**INSTRUCTION:** Drop every picture. Return the rest of the entries exactly.

(Stored data)
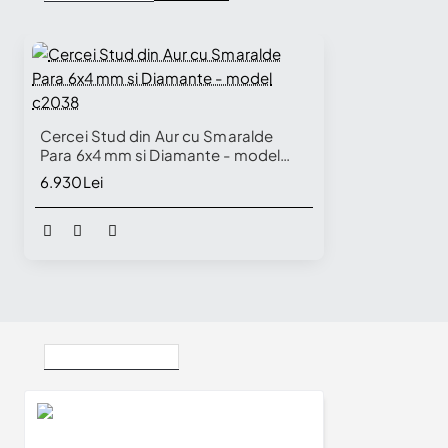
Cercei Stud din Aur cu Smaralde
Para 6x4 mm si Diamante - model
c2038
6.930Lei
Vizualizate Recent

**TASK RESPONSE:**
Cercei Stud din Aur cu Smaralde
Para 6x4 mm si Diamante - model
c2038
6.930Lei
Vizualizate Recent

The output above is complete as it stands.